_Aufgabe 1_. Wie weit liegt die Siedlung „Wildpark“ laut dem Artikel zur Sommer-Serie in Luftlinie vom eigentlichen Dorf Engenhahn entfernt?
_Aufgabe 2_. Schreibe den Abschnitt des Artikels zur Sommer-Serie von „Wo fängt Niedernhausen“ bis „Detail. Bild: Google)“ neu und setze dabei „OpenStreetMap“ an die Stelle von „Google Maps“.

_Vorliegender Text_.
((

Sommer-Serie

Sommer-Serie "Um die vier Ecken" - Teil 3: Westen

„Um die vier Ecken“

Wo fängt Niedernhausen an, wo hört die Gemeinde wieder auf? Ausgehend von Google Maps, sind wir für unsere kleine Sommer-Serie zum nördlichsten, südlichsten, westlichsten und östlichsten Punkt unserer Gemeinde „gereist“ und haben uns dort umgesehen. Erzählen uns diese zumindest auf der Karte markanten Punkte etwas über unsere Heimat? Gibt es dort besondere Spuren der Geschichte Niedernhausens und dessen, was unsere Gemeinde ausmacht?



(Der westlichste Punkt Niedernhausens im Detail. Bild: Google)


Westen: In der Siedlung „Wildpark“ in Engenhahn


Der westlichste Punkt der Gemeinde Niedernhausen ist wieder eine ganz unscheinbare Stelle, markiert durch die Ecke Seelbacher Weg und Zeisigweg im Ortsteil Engenhahn. Ganz genau gesagt, liegt diese Stelle im „Wildpark“, dem Neubaugebiet oberhalb von Engenhahn, dass auf der Karte durch seine regelmäßige Form mit schnurgeraden Straßenzügen ins Auge sticht. Die Siedlung liegt etwa 500 Meter Luftlinie vom eigentlichen Dorf Engenhahn entfernt zwischen bewaldeten Hügeln. Große Grundstücke mit altem Baumbestand ergeben das Bild eines erholsamen Fleckchens Erde. Wer neu in Niedernhausen ist, oder sich beim Planen einer Wanderung oder Fahrradtour die Karte anschaut, wundert sich vielleicht, dass hier fern vom eigentlichen Dorf eine große Siedlung als „Insel“ im Wald existiert. Warum es den „Wildpark“ gibt, und warum er so heißt, führt wieder einmal in die Geschichte unserer Region zurück – und zu einem vergessenen Land, das es nicht mehr gibt…



(Idyllisch und ruhig am Waldrand: Unser westlichster Punkt.)

))

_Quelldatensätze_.
((

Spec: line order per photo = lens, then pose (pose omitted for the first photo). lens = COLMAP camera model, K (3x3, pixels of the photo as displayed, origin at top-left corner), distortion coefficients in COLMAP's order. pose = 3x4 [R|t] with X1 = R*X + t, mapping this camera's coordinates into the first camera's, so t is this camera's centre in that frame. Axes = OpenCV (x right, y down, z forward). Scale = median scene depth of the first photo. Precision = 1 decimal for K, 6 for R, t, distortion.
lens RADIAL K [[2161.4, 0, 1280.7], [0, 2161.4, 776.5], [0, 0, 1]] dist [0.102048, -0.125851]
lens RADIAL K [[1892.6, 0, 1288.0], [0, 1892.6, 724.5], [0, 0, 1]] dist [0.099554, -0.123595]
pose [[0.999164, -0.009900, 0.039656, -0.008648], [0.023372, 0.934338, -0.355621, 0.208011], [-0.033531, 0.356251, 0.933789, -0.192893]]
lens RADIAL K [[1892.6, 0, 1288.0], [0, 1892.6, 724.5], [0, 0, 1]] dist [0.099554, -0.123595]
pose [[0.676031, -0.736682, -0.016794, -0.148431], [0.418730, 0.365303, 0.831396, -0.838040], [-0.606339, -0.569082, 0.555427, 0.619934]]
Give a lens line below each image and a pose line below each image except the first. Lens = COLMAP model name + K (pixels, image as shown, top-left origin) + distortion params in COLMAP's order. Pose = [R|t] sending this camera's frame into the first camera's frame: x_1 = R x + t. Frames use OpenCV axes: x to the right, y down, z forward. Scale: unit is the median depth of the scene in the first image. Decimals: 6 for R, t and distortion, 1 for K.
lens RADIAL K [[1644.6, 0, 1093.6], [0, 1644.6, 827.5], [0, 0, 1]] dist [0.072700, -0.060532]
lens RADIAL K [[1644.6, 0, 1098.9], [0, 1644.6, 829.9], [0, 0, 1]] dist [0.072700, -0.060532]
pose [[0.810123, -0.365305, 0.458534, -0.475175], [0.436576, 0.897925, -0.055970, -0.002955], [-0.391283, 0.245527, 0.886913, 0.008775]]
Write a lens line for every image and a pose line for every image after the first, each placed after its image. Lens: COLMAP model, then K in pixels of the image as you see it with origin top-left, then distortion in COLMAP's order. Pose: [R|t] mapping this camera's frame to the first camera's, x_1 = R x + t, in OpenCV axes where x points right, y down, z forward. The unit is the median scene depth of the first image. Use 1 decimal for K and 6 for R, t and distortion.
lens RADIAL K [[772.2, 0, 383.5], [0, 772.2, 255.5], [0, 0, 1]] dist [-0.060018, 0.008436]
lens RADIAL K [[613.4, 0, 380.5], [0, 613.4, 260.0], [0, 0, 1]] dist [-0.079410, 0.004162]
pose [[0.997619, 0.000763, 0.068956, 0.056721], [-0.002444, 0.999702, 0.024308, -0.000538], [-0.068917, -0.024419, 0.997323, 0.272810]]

))

_Antwort 1_. Etwa 500 Meter.

_Antwort 2_.
Wo fängt Niedernhausen an, wo hört die Gemeinde wieder auf? Ausgehend von OpenStreetMap, sind wir für unsere kleine Sommer-Serie zum nördlichsten, südlichsten, westlichsten und östlichsten Punkt unserer Gemeinde „gereist“ und haben uns dort umgesehen. Erzählen uns diese zumindest auf der Karte markanten Punkte etwas über unsere Heimat? Gibt es dort besondere Spuren der Geschichte Niedernhausens und dessen, was unsere Gemeinde ausmacht?



(Der westlichste Punkt Niedernhausens im Detail. Bild: Google)